You'll be a mum and are a proud mum-to-be, so I'd join the mums if I was you. But I do understand that it's not quite the same when you're not the gestational mum. I think you'll just to take a deep breath and plunge in, accepting that your role is not quite defined here, but you're a mum - no doubt about it.

LRDtheFeministDragon Thu 09-Feb-17 15:45:31

I feel very unsure about pushing in on the mum's group.

I am in a (MN!) antenatal FB group and I am so, so hugely grateful to the person who invited me in, and it makes a really big difference. So I probably am being absolutely daft. I do have people to talk to, and I'm sure I could find online lesbian mums groups (though not that easily, I've looked). So I can't quite figure out why I'm feeling odd.

Batteriesallgone Thu 09-Feb-17 15:45:38

If you were in my antenatal group I'd assume you would join the mums group not the dads. Although not sure I can justify that now I think about it.

I think dads groups are quite rare. The pregnancy/birth is naturally the focus but talking about it in a dads group can feel quite disrespectful IYSWIM, like talking behind the partners back. That's how my DH felt anyway.

I think if it was me and I was looking for support I'd look to Facebook parenting groups.

HolesinTheSoles Thu 09-Feb-17 15:45:46

I can totally understand how you feel but I would join the mum group personally. You might not have as many shared experiences during the pregnancy but that's only a short time. Once the baby is here you'll be having the same experiences as the other mums in the group.

EdmundCleverClogs Thu 09-Feb-17 15:46:13

As others say though, you will be a 'mum' as well.

You will find after the baby arrives, you'll be more inclined to join groups that follow how you decide to raise the baby, instead of ones based on the 'parental role'. You may find it easier to 'find a place' once the baby is here.

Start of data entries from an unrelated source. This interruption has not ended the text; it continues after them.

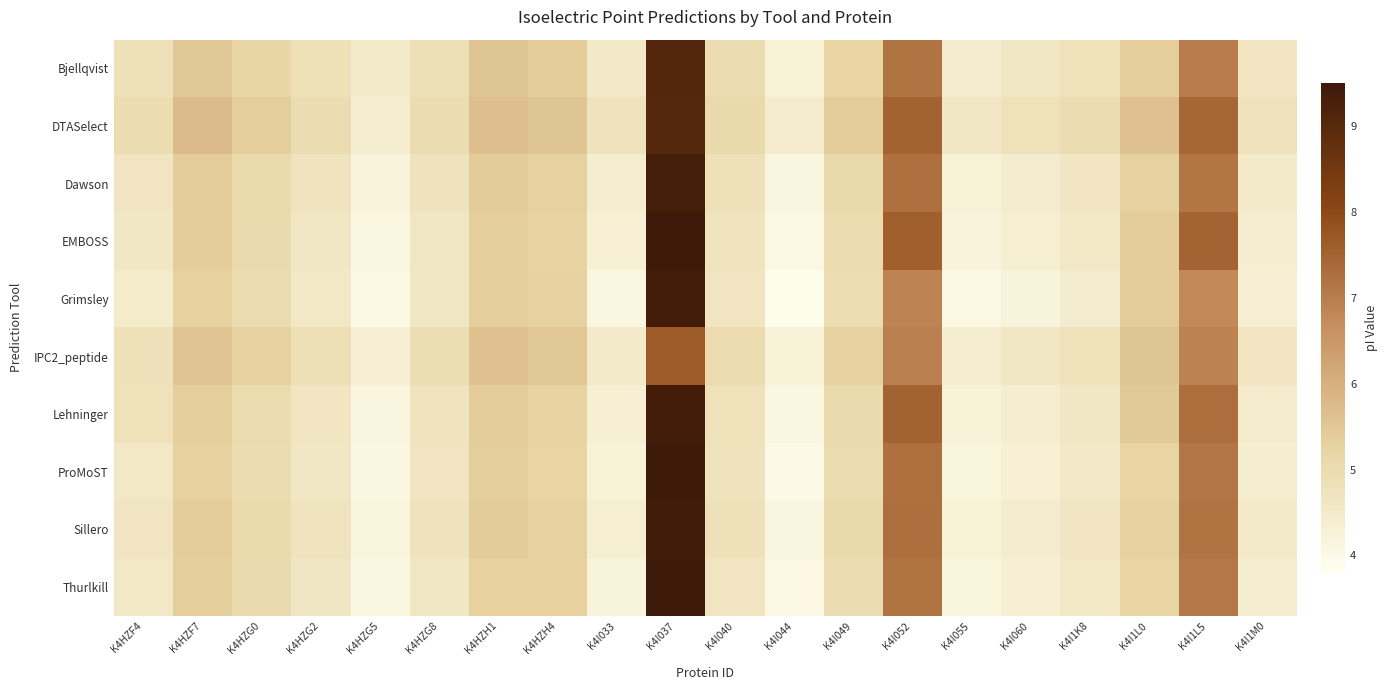

Reading left to right, transcribe all the data shown in this chart.

Bjellqvist: K4HZF4=4.8	K4HZF7=5.5	K4HZG0=5.2	K4HZG2=4.9	K4HZG5=4.5	K4HZG8=4.9	K4HZH1=5.5	K4HZH4=5.4	K4I033=4.5	K4I037=9.1	K4I040=5.0	K4I044=4.3	K4I049=5.2	K4I052=7.2	K4I055=4.4	K4I060=4.6	K4I1K8=4.8	K4I1L0=5.4	K4I1L5=7.0	K4I1M0=4.6
DTASelect: K4HZF4=5.0	K4HZF7=5.7	K4HZG0=5.4	K4HZG2=5.0	K4HZG5=4.4	K4HZG8=5.0	K4HZH1=5.7	K4HZH4=5.5	K4I033=4.7	K4I037=9.0	K4I040=5.1	K4I044=4.5	K4I049=5.4	K4I052=7.5	K4I055=4.6	K4I060=4.8	K4I1K8=5.0	K4I1L0=5.6	K4I1L5=7.4	K4I1M0=4.8
Dawson: K4HZF4=4.7	K4HZF7=5.4	K4HZG0=5.1	K4HZG2=4.7	K4HZG5=4.2	K4HZG8=4.7	K4HZH1=5.4	K4HZH4=5.3	K4I033=4.4	K4I037=9.3	K4I040=4.8	K4I044=4.1	K4I049=5.1	K4I052=7.2	K4I055=4.3	K4I060=4.4	K4I1K8=4.6	K4I1L0=5.3	K4I1L5=7.1	K4I1M0=4.5
EMBOSS: K4HZF4=4.6	K4HZF7=5.4	K4HZG0=5.0	K4HZG2=4.6	K4HZG5=4.1	K4HZG8=4.6	K4HZH1=5.4	K4HZH4=5.2	K4I033=4.3	K4I037=9.5	K4I040=4.7	K4I044=4.1	K4I049=5.0	K4I052=7.6	K4I055=4.2	K4I060=4.4	K4I1K8=4.6	K4I1L0=5.4	K4I1L5=7.5	K4I1M0=4.4
Grimsley: K4HZF4=4.5	K4HZF7=5.3	K4HZG0=5.0	K4HZG2=4.6	K4HZG5=4.0	K4HZG8=4.6	K4HZH1=5.4	K4HZH4=5.3	K4I033=4.1	K4I037=9.4	K4I040=4.7	K4I044=3.9	K4I049=5.0	K4I052=6.9	K4I055=4.0	K4I060=4.2	K4I1K8=4.4	K4I1L0=5.4	K4I1L5=6.8	K4I1M0=4.3
IPC2_peptide: K4HZF4=4.8	K4HZF7=5.6	K4HZG0=5.3	K4HZG2=4.9	K4HZG5=4.3	K4HZG8=4.9	K4HZH1=5.6	K4HZH4=5.5	K4I033=4.5	K4I037=7.6	K4I040=5.0	K4I044=4.3	K4I049=5.3	K4I052=7.0	K4I055=4.4	K4I060=4.6	K4I1K8=4.8	K4I1L0=5.5	K4I1L5=6.9	K4I1M0=4.7
Lehninger: K4HZF4=4.8	K4HZF7=5.3	K4HZG0=5.0	K4HZG2=4.7	K4HZG5=4.1	K4HZG8=4.7	K4HZH1=5.4	K4HZH4=5.2	K4I033=4.3	K4I037=9.4	K4I040=4.8	K4I044=4.1	K4I049=5.0	K4I052=7.5	K4I055=4.2	K4I060=4.4	K4I1K8=4.6	K4I1L0=5.5	K4I1L5=7.3	K4I1M0=4.5
ProMoST: K4HZF4=4.6	K4HZF7=5.3	K4HZG0=5.0	K4HZG2=4.6	K4HZG5=4.1	K4HZG8=4.7	K4HZH1=5.4	K4HZH4=5.2	K4I033=4.2	K4I037=9.5	K4I040=4.7	K4I044=4.0	K4I049=5.0	K4I052=7.2	K4I055=4.2	K4I060=4.3	K4I1K8=4.5	K4I1L0=5.2	K4I1L5=7.1	K4I1M0=4.4
Sillero: K4HZF4=4.7	K4HZF7=5.4	K4HZG0=5.1	K4HZG2=4.7	K4HZG5=4.2	K4HZG8=4.7	K4HZH1=5.4	K4HZH4=5.3	K4I033=4.4	K4I037=9.4	K4I040=4.8	K4I044=4.1	K4I049=5.1	K4I052=7.3	K4I055=4.3	K4I060=4.4	K4I1K8=4.6	K4I1L0=5.3	K4I1L5=7.2	K4I1M0=4.5
Thurlkill: K4HZF4=4.6	K4HZF7=5.4	K4HZG0=5.0	K4HZG2=4.6	K4HZG5=4.1	K4HZG8=4.6	K4HZH1=5.3	K4HZH4=5.3	K4I033=4.2	K4I037=9.5	K4I040=4.7	K4I044=4.0	K4I049=5.0	K4I052=7.2	K4I055=4.1	K4I060=4.4	K4I1K8=4.6	K4I1L0=5.2	K4I1L5=7.1	K4I1M0=4.4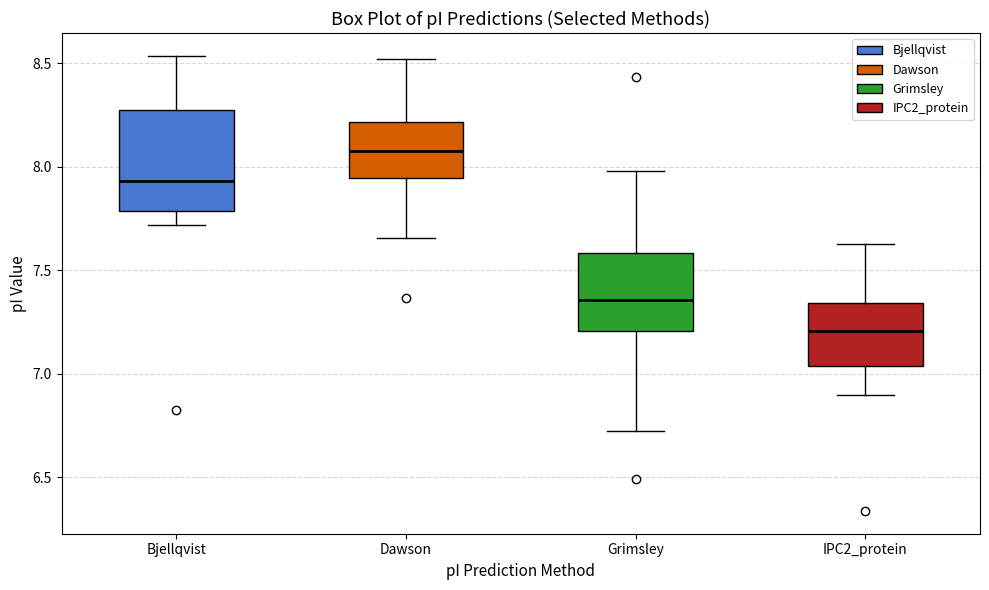

Reading left to right, read every box against the y-axis: the position of its median line, the range the box covers, and the ends of its whiskers. The values are not printed on the chart, so give them approximately, as read against the axis.

Bjellqvist: median 7.95, box 7.80 to 8.25, whiskers 7.70 to 8.55
Dawson: median 8.10, box 7.95 to 8.20, whiskers 7.65 to 8.50
Grimsley: median 7.35, box 7.20 to 7.60, whiskers 6.70 to 8.00
IPC2_protein: median 7.20, box 7.05 to 7.35, whiskers 6.90 to 7.65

MoMandaS Thu 09-Feb-17 15:47:05

Well, I don't think it is trivial, really. Yes, some of your experience will be similar to that of the 'dads', but you are unique in that group so, as you say, won't fully match anyone else. You have some experience in common with the biological mums, in that you are (I presume) a woman and also that you've been pregnant. I think I'm probably coming across as unsympathetic, which is not my intention at all. I suppose I'm just trying to say that I think your feelings about it are valid and understandable. I wonder if there's an online group of people in your situation where you might get some support/chat as the pregnancy progresses. In our NCT group, we did stick to meeting up separately as 'mums' and 'dads' but once the babies were born we just met up (still do) with whoever was around during the day, so you might find that to be the case in your situation, too.

MaudGonneMad Thu 09-Feb-17 15:47:07

What does your partner think? Would she be happy if you joined the Mums' group? Or would she feel that you were encroaching on her space?

I only ask because my NCT mums' group chat was pretty dominated by the physical/visceral side of pregnancy/childbirth/post-partum/breastfeeding. It would have been hard to contribute if you weren't going through the same thing. Others' experiences may have been different, of course. smile

Purplepicnic Thu 09-Feb-17 15:47:28

You have the 'right' to join the mums group in my eyes.

You could also set the dad one up - just because the dads in your friends group were knobs, doesn't mean the ones in yours will be.

Or find a same-sex parents FB group, must be loads.

NoSquirrels Thu 09-Feb-17 15:48:59

Join the mums group, LRD!

Yes, they are pregnant and you are not, but you are a mum not a dad, and once the pregnancy bit is over, you will really value being in touch with the

I don't think it's the same as a bloke wanting to invade the women's space, where you might feel you couldn't talk about bodily stuff in front of a man who didn't have a vagina. And yes, there may well be a bit of whingeing in private about the "dads" whose lives haven't changed as much, but as a long-time MN-er you are obviously not going to fall into any "new dad" traps of not getting up in the night/not pulling your weight at home/expecting life to go on unchanged/seeing your DP as free babysitting, are you? grin

Once the actual sympathising about pregnancy symptoms bit is over, and the babies are here, you will really value those women in the mums group, I bet.

Go join it. I'm sure you'd be welcome.